[Data records]
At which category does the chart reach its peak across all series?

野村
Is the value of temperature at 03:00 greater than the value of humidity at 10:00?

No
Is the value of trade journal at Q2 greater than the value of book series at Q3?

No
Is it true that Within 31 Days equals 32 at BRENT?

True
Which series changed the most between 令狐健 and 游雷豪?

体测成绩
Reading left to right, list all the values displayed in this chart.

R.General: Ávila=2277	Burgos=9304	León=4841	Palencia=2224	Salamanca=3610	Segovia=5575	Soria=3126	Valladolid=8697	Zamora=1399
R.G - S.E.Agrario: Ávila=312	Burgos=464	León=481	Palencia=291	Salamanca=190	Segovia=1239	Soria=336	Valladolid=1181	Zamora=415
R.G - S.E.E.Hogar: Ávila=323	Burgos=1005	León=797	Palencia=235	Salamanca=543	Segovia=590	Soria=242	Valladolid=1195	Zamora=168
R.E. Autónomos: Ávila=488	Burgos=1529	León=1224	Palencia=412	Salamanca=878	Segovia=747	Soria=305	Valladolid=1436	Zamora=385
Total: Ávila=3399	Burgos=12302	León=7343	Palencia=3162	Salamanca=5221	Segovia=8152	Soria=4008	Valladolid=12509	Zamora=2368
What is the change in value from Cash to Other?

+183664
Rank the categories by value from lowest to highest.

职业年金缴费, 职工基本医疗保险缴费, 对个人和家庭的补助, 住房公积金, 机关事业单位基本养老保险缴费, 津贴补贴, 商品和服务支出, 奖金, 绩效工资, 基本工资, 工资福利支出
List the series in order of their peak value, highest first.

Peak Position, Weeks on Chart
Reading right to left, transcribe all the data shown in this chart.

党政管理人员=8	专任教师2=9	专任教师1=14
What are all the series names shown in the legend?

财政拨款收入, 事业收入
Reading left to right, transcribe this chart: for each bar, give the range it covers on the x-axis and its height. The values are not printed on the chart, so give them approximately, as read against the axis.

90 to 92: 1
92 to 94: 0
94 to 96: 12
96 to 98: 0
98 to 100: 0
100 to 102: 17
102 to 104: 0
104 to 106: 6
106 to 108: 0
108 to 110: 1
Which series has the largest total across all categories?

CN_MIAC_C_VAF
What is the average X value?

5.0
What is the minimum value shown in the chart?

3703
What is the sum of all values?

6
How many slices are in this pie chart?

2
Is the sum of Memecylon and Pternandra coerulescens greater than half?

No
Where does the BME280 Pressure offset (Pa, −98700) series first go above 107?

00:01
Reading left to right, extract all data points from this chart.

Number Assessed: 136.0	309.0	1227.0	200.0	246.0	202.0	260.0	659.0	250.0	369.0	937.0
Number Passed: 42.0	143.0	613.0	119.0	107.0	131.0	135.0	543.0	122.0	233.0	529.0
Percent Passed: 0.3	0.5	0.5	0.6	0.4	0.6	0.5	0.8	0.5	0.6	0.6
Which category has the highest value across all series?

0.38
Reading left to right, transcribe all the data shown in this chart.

▶ _DIRECTIONS_
Copy out every item above word for word, with no changes.

▶ _WRITTEN SOLUTION_
At which category does the chart reach its peak across all series?

野村
Is the value of temperature at 03:00 greater than the value of humidity at 10:00?

No
Is the value of trade journal at Q2 greater than the value of book series at Q3?

No
Is it true that Within 31 Days equals 32 at BRENT?

True
Which series changed the most between 令狐健 and 游雷豪?

体测成绩
Reading left to right, list all the values displayed in this chart.

R.General: Ávila=2277	Burgos=9304	León=4841	Palencia=2224	Salamanca=3610	Segovia=5575	Soria=3126	Valladolid=8697	Zamora=1399
R.G - S.E.Agrario: Ávila=312	Burgos=464	León=481	Palencia=291	Salamanca=190	Segovia=1239	Soria=336	Valladolid=1181	Zamora=415
R.G - S.E.E.Hogar: Ávila=323	Burgos=1005	León=797	Palencia=235	Salamanca=543	Segovia=590	Soria=242	Valladolid=1195	Zamora=168
R.E. Autónomos: Ávila=488	Burgos=1529	León=1224	Palencia=412	Salamanca=878	Segovia=747	Soria=305	Valladolid=1436	Zamora=385
Total: Ávila=3399	Burgos=12302	León=7343	Palencia=3162	Salamanca=5221	Segovia=8152	Soria=4008	Valladolid=12509	Zamora=2368
What is the change in value from Cash to Other?

+183664
Rank the categories by value from lowest to highest.

职业年金缴费, 职工基本医疗保险缴费, 对个人和家庭的补助, 住房公积金, 机关事业单位基本养老保险缴费, 津贴补贴, 商品和服务支出, 奖金, 绩效工资, 基本工资, 工资福利支出
List the series in order of their peak value, highest first.

Peak Position, Weeks on Chart
Reading right to left, transcribe all the data shown in this chart.

党政管理人员=8	专任教师2=9	专任教师1=14
What are all the series names shown in the legend?

财政拨款收入, 事业收入
Reading left to right, transcribe this chart: for each bar, give the range it covers on the x-axis and its height. The values are not printed on the chart, so give them approximately, as read against the axis.

90 to 92: 1
92 to 94: 0
94 to 96: 12
96 to 98: 0
98 to 100: 0
100 to 102: 17
102 to 104: 0
104 to 106: 6
106 to 108: 0
108 to 110: 1
Which series has the largest total across all categories?

CN_MIAC_C_VAF
What is the average X value?

5.0
What is the minimum value shown in the chart?

3703
What is the sum of all values?

6
How many slices are in this pie chart?

2
Is the sum of Memecylon and Pternandra coerulescens greater than half?

No
Where does the BME280 Pressure offset (Pa, −98700) series first go above 107?

00:01
Reading left to right, extract all data points from this chart.

Number Assessed: 136.0	309.0	1227.0	200.0	246.0	202.0	260.0	659.0	250.0	369.0	937.0
Number Passed: 42.0	143.0	613.0	119.0	107.0	131.0	135.0	543.0	122.0	233.0	529.0
Percent Passed: 0.3	0.5	0.5	0.6	0.4	0.6	0.5	0.8	0.5	0.6	0.6
Which category has the highest value across all series?

0.38
Reading left to right, transcribe all the data shown in this chart.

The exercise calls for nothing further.